The Court has taken all of the evidence adduced into account. It is satisfied on the evidence that the complainant was treated differently by her employer than an Irish National would have been treated in similar circumstances. The Court is satisfied, on the balance of probabilities, that the correct inference to be drawn from this difference in treatment is that it arose from the complainant’s nationality.
The Court is satisfied that the Company in its actions terminated the employment of the complainant. The employment agency in its letter on the 29th of March, 2001 states that the manager told them on the 5th of February, 2001 “he had suspended her from work and that he was terminating her contract”.
The Court is also satisfied on the balance of probabilities the treatment of the worker by the manager, and the almost complete non-implementation of relevant legislation, was due to the fact that it regarded the worker as someone of a different nationality, who would not have the capability to stand on their legal rights and that by its actions up to and including its constructive dismissal of the worker, it discriminated against her on the grounds of her nationality within the meaning of Section 6 (2) (h) and Section 8(1) (a) and (b) of the Act.
The Court determines that the worker has been dismissed in circumstances amounting to discrimination on the grounds of her nationality and accordingly awards her €15,000.00.
The Court in considering this complex case is concerned about the duty of care that is associated with recruitment of foreign nationals as identified in this instance.
The Court’s concern relates to the very difficult position the complainant was forced to act and react to when she discovered the post in the nursing home was not available. In a “normal” recruitment situation the indigenous prospective employee would have far greater confidence about the situation. It would be possible to seek support in making their decision from advisory services, family, understanding of the structure and the interactions of the labour market, financial support of the state, to name but a few.
In this situation these options did not exist. It was either return to her country of origin (bearing in mind that she had sought to leave her country and committed substantial resources to bring it into effect) or take up the job offer.
It was not a situation which would relate to an Irish Employee.
The Court’s further concern relates to the position as stated by the recruitment agency that once it has passed the prospective employees over to the employer, it has no further responsibility in its duty of care. Any support given by their agents is voluntary and not out of duty.
The Court strongly recommends the companies employing non-nationals recognise the difficulties that may arise, provide proper induction courses and that they make resources available to enable them to deal with any social and cultural differences which arise in these situations.
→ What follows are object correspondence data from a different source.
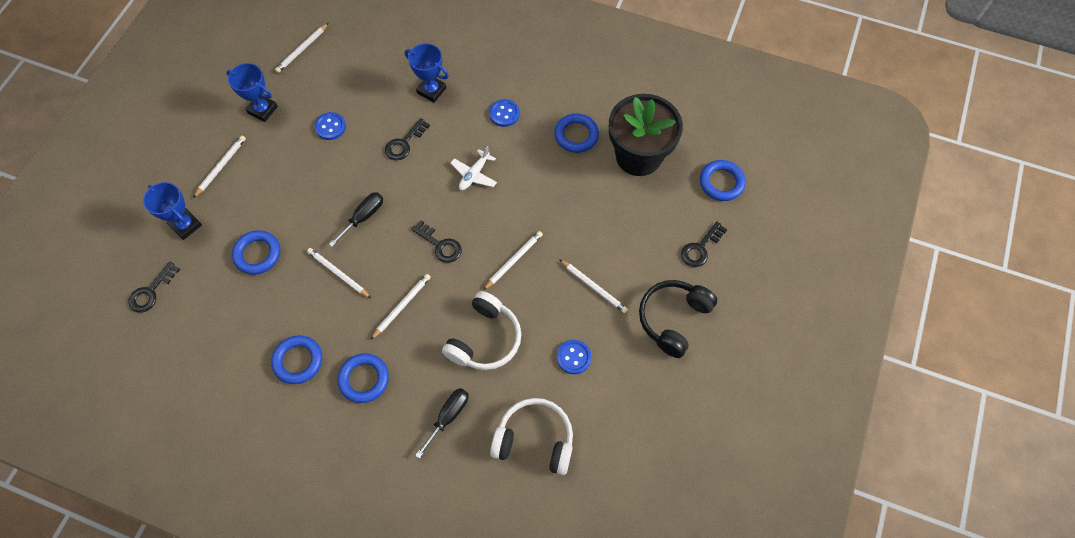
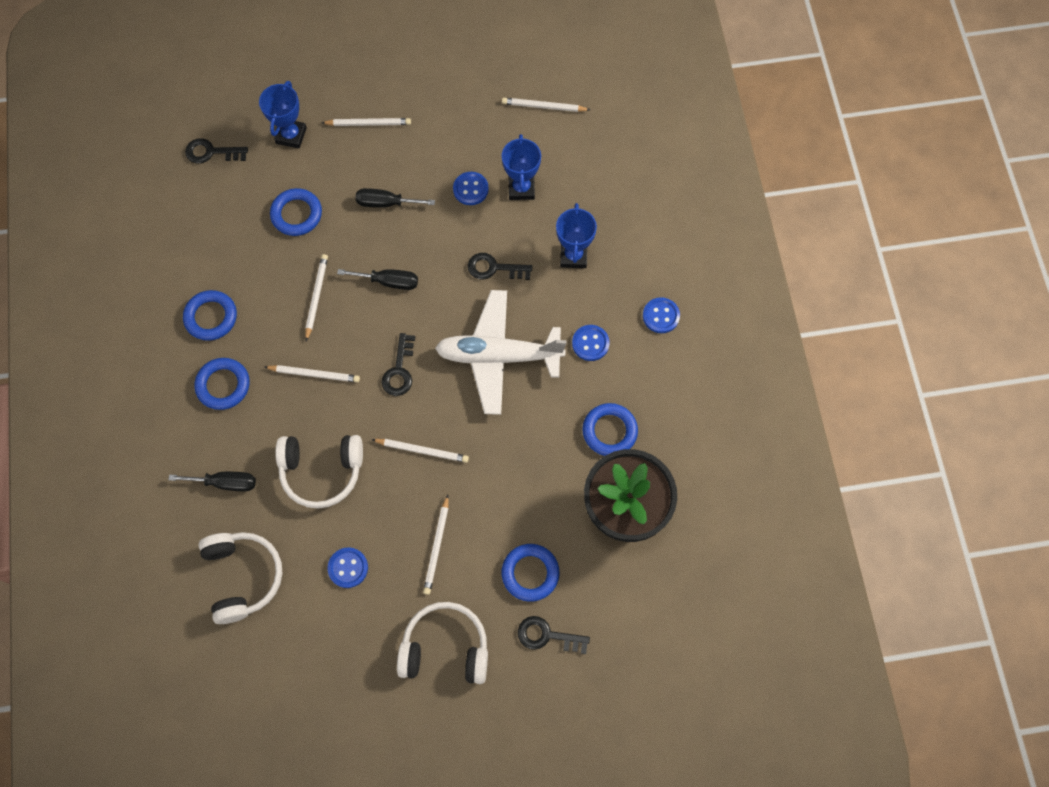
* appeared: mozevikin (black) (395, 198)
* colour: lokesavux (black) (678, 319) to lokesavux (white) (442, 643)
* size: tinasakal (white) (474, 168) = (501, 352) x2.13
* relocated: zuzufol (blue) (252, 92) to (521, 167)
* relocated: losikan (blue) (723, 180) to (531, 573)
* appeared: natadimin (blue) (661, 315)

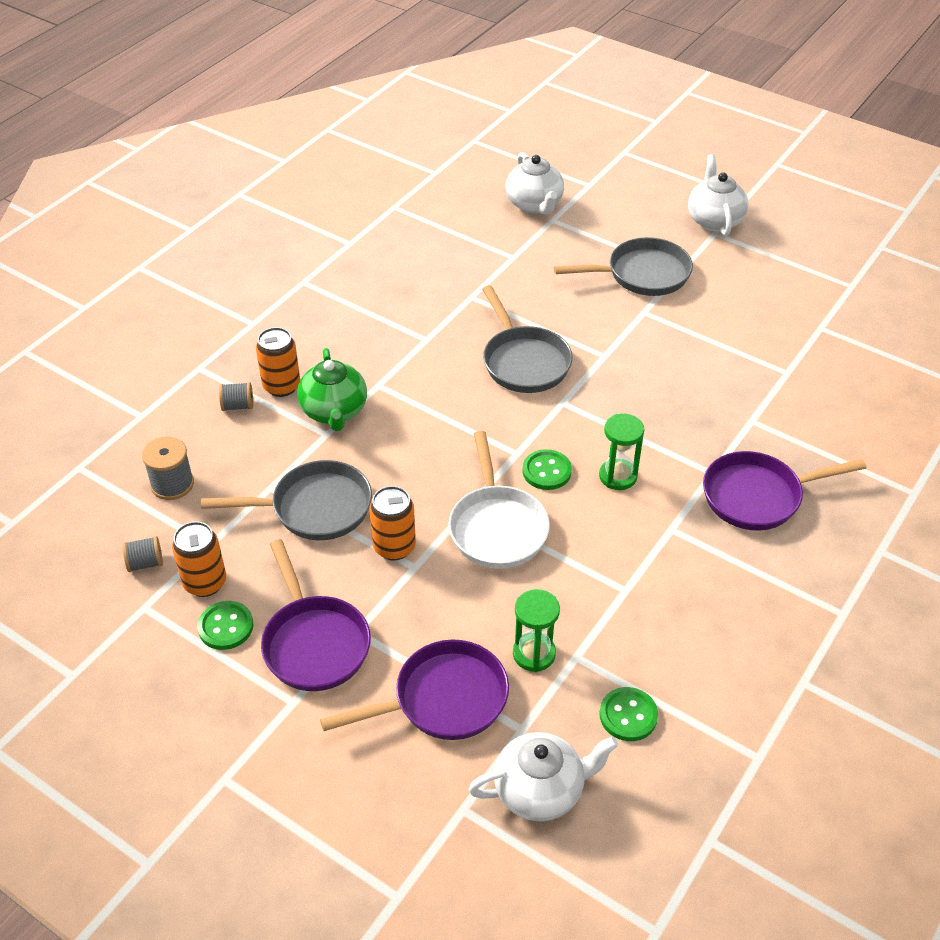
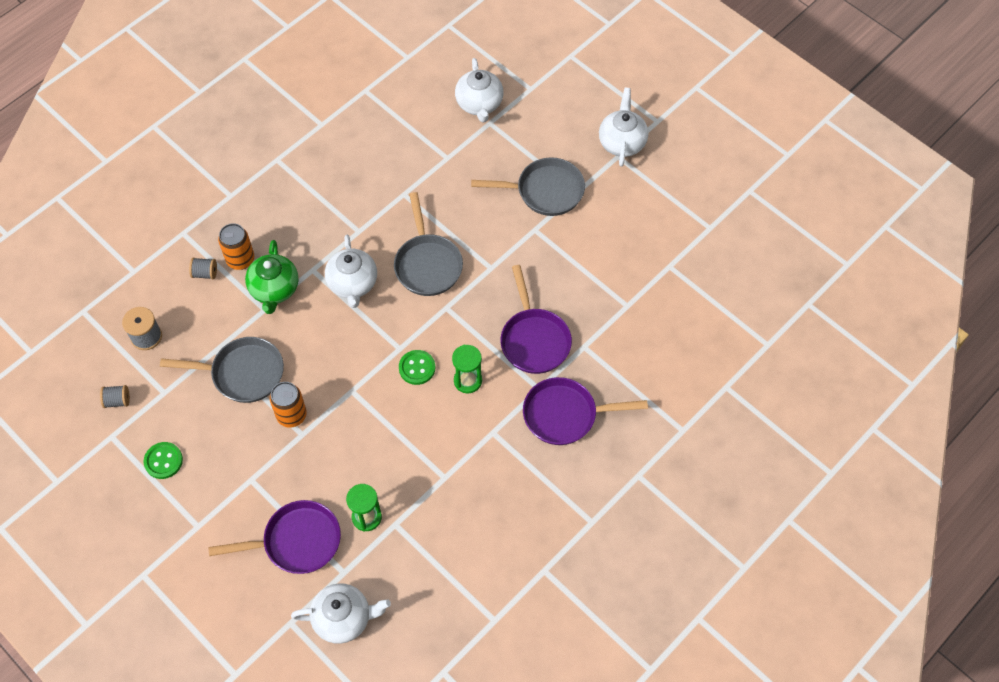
* appeared: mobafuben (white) (351, 271)
* relocated: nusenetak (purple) (316, 615) to (536, 319)
* missing: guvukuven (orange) (199, 559)
* missing: nusenetak (white) (499, 500)
* missing: natadimin (green) (629, 714)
During the hearings the complainant also raised a number of serious allegations in relation to the legality of the operation of the work permit system in this case, and the legality of the Garda involvement in her hospitalisation, after her employment had been terminated.
She also complained about the damage done to her reputation by the distribution of a document in March 2001 from the employment agency to a wide range of organisations.
While the Court noted these issues, it is of the view that it would be more appropriate that these matters be raised with the relevant authorities.
However, the Court finds the background to the Garda visit to the factory on the 12th December to be extremely disturbing, and warranting investigation particularly as the visit had such serious consequences subsequently for the complainant.
Signed on behalf of the Labour Court
13th May, 2002______________________
Enquiries concerning this Determination should be addressed to Larry Wisely, Court Secretary.